■ Exercise inputs ■
........
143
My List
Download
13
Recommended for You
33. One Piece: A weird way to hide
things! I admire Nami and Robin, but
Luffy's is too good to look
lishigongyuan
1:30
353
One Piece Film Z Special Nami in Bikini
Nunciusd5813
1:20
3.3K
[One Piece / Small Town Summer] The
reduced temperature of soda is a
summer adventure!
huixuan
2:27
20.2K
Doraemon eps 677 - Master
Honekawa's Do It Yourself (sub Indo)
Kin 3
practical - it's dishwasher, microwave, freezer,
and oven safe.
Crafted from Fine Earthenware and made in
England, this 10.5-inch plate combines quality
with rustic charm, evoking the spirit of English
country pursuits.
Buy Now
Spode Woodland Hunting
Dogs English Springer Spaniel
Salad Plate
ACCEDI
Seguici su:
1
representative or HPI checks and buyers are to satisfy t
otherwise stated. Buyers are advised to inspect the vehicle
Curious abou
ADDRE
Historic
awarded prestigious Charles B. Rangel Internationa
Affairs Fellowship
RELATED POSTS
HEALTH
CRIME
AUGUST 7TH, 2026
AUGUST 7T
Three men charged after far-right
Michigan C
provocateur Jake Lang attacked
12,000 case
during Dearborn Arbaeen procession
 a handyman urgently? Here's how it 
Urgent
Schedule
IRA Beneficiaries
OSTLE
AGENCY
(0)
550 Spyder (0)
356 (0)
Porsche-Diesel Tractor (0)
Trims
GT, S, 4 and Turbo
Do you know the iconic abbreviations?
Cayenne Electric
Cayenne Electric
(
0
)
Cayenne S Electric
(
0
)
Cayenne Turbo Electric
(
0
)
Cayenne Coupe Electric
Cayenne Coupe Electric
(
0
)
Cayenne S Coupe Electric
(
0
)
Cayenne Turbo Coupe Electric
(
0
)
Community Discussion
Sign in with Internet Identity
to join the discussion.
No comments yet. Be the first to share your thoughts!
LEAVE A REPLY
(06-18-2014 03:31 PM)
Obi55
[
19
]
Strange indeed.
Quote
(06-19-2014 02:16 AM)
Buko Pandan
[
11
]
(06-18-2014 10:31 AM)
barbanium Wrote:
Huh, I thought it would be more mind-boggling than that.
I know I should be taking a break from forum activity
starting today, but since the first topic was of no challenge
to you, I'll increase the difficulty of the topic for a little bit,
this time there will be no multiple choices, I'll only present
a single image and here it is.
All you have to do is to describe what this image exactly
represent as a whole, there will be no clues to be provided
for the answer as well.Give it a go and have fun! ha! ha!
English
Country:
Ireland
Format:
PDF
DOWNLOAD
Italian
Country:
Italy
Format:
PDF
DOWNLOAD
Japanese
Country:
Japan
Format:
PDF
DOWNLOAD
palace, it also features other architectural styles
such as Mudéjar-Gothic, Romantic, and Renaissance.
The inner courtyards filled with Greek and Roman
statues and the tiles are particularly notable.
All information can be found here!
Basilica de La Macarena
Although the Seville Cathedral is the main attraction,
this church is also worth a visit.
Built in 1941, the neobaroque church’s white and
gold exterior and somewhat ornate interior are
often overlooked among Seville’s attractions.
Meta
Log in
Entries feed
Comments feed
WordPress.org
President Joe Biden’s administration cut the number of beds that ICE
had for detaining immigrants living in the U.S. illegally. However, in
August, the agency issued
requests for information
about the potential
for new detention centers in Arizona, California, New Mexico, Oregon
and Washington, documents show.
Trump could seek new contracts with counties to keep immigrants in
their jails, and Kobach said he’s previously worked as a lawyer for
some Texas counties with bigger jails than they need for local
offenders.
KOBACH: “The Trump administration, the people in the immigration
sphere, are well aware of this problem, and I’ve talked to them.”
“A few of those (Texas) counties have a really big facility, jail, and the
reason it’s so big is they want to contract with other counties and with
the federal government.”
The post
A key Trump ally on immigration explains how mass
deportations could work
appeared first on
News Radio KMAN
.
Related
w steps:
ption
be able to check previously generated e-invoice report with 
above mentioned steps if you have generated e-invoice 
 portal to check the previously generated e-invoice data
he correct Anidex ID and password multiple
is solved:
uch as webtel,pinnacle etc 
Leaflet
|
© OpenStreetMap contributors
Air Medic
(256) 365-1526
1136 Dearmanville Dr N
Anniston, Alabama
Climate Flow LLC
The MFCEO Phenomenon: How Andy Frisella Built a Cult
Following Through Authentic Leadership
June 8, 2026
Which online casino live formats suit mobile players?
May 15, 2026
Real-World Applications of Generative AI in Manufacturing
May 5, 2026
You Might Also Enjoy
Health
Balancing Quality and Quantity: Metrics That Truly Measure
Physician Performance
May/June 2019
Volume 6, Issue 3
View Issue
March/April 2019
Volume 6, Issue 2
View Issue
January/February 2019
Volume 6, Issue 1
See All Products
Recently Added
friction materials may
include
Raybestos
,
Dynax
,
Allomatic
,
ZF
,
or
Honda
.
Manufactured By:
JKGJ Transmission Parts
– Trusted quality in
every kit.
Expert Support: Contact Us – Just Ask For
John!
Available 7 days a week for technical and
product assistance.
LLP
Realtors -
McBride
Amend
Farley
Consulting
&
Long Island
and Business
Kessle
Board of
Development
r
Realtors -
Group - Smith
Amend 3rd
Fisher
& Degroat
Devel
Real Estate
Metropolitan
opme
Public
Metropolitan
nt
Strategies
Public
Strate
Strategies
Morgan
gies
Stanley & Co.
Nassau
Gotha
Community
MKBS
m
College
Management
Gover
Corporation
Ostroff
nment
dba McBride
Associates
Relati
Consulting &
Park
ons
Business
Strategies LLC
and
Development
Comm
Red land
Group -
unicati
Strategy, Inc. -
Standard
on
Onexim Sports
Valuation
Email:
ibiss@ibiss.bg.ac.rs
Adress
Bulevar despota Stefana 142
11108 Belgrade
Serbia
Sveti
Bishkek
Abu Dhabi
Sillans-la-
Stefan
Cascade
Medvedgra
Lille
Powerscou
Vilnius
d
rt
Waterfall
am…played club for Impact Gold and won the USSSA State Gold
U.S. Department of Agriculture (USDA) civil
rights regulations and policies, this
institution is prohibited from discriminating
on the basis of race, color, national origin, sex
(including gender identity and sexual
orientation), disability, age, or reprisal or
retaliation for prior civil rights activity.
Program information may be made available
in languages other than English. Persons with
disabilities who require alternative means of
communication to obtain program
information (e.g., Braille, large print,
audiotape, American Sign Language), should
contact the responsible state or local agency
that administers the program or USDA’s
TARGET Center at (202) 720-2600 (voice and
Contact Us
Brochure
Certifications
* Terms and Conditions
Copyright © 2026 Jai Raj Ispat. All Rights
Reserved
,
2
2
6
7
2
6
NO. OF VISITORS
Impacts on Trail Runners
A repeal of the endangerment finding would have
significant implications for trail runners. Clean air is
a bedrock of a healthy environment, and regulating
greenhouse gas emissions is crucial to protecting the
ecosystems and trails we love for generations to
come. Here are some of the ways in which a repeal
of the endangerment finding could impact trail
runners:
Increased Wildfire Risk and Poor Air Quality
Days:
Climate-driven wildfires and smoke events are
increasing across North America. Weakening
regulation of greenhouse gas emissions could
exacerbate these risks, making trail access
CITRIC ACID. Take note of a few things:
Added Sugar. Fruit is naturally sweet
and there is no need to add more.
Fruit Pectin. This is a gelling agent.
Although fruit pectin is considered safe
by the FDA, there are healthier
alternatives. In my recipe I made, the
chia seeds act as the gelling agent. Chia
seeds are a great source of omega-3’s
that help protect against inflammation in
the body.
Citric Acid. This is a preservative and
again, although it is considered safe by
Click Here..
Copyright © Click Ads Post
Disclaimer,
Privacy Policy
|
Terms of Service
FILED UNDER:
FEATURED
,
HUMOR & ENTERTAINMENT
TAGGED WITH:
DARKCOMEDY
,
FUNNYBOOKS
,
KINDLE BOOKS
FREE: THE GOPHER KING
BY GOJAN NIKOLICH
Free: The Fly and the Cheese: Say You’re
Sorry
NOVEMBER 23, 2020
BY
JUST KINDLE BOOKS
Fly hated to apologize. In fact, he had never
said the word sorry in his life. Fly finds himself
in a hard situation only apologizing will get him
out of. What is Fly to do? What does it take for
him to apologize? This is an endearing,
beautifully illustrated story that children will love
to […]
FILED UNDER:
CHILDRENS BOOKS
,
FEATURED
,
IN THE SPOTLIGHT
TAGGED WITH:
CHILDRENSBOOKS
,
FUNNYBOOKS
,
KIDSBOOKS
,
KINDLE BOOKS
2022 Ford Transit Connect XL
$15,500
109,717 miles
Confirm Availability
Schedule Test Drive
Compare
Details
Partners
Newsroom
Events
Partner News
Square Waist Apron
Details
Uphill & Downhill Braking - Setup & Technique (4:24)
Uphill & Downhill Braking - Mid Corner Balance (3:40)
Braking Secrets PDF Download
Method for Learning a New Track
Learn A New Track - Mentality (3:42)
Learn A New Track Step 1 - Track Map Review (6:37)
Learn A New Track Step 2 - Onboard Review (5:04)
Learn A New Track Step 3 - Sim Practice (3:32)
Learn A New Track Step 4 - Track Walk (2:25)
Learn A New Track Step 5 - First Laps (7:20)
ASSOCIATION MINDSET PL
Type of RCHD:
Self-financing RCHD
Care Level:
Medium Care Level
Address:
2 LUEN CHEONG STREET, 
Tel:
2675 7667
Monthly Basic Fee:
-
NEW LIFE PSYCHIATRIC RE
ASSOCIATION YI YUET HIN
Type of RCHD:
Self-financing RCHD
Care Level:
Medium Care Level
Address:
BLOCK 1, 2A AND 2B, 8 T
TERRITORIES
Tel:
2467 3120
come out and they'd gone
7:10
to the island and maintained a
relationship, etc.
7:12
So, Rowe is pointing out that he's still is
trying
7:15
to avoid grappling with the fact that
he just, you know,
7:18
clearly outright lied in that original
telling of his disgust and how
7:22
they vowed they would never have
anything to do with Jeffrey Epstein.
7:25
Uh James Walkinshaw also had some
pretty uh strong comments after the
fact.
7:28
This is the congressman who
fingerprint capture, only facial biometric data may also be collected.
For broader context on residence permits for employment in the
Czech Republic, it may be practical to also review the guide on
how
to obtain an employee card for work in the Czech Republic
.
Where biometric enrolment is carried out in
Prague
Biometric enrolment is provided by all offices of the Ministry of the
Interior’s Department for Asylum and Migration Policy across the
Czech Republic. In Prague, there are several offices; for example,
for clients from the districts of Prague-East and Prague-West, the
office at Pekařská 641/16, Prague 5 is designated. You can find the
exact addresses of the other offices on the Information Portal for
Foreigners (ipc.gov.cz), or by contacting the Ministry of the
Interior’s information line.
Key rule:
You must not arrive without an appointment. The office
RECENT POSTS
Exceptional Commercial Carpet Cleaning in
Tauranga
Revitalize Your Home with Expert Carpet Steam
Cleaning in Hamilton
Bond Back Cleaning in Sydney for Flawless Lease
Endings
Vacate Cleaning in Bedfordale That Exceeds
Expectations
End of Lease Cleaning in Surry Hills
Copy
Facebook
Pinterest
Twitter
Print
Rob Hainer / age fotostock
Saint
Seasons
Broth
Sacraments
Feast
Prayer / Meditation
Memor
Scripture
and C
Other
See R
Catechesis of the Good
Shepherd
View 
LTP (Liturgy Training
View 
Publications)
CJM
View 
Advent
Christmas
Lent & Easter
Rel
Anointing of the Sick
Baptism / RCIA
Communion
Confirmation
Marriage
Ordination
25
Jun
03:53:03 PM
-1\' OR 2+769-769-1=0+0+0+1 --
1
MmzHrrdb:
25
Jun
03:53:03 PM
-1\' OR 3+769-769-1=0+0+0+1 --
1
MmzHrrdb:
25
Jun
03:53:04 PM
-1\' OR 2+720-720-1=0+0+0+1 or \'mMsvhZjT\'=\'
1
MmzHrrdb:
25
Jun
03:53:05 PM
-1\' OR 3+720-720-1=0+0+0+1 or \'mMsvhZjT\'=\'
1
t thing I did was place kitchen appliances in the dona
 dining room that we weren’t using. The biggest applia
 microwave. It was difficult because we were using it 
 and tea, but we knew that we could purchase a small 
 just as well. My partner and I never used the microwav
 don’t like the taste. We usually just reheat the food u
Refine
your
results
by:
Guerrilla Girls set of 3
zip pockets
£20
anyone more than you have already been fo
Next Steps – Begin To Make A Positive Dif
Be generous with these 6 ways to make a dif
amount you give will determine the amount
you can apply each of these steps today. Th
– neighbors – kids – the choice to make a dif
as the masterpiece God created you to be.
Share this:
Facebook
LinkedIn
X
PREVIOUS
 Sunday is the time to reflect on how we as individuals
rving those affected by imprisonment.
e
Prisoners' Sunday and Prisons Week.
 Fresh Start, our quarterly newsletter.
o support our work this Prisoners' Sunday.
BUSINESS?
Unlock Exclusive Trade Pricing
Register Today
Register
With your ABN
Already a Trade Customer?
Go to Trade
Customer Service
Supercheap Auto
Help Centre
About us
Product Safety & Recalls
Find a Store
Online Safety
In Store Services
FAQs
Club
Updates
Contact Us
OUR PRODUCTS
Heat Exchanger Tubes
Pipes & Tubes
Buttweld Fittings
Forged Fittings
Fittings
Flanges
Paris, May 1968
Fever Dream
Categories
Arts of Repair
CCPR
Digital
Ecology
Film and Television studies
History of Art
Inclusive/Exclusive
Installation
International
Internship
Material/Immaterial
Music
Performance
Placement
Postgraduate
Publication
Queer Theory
........
Can you copy out the lines word for word, from the very first line through the line containing "starting today, but", including both of those lines?

143
My List
Download
13
Recommended for You
33. One Piece: A weird way to hide
things! I admire Nami and Robin, but
Luffy's is too good to look
lishigongyuan
1:30
353
One Piece Film Z Special Nami in Bikini
Nunciusd5813
1:20
3.3K
[One Piece / Small Town Summer] The
reduced temperature of soda is a
summer adventure!
huixuan
2:27
20.2K
Doraemon eps 677 - Master
Honekawa's Do It Yourself (sub Indo)
Kin 3
practical - it's dishwasher, microwave, freezer,
and oven safe.
Crafted from Fine Earthenware and made in
England, this 10.5-inch plate combines quality
with rustic charm, evoking the spirit of English
country pursuits.
Buy Now
Spode Woodland Hunting
Dogs English Springer Spaniel
Salad Plate
ACCEDI
Seguici su:
1
representative or HPI checks and buyers are to satisfy t
otherwise stated. Buyers are advised to inspect the vehicle
Curious abou
ADDRE
Historic
awarded prestigious Charles B. Rangel Internationa
Affairs Fellowship
RELATED POSTS
HEALTH
CRIME
AUGUST 7TH, 2026
AUGUST 7T
Three men charged after far-right
Michigan C
provocateur Jake Lang attacked
12,000 case
during Dearborn Arbaeen procession
 a handyman urgently? Here's how it 
Urgent
Schedule
IRA Beneficiaries
OSTLE
AGENCY
(0)
550 Spyder (0)
356 (0)
Porsche-Diesel Tractor (0)
Trims
GT, S, 4 and Turbo
Do you know the iconic abbreviations?
Cayenne Electric
Cayenne Electric
(
0
)
Cayenne S Electric
(
0
)
Cayenne Turbo Electric
(
0
)
Cayenne Coupe Electric
Cayenne Coupe Electric
(
0
)
Cayenne S Coupe Electric
(
0
)
Cayenne Turbo Coupe Electric
(
0
)
Community Discussion
Sign in with Internet Identity
to join the discussion.
No comments yet. Be the first to share your thoughts!
LEAVE A REPLY
(06-18-2014 03:31 PM)
Obi55
[
19
]
Strange indeed.
Quote
(06-19-2014 02:16 AM)
Buko Pandan
[
11
]
(06-18-2014 10:31 AM)
barbanium Wrote:
Huh, I thought it would be more mind-boggling than that.
I know I should be taking a break from forum activity
starting today, but since the first topic was of no challenge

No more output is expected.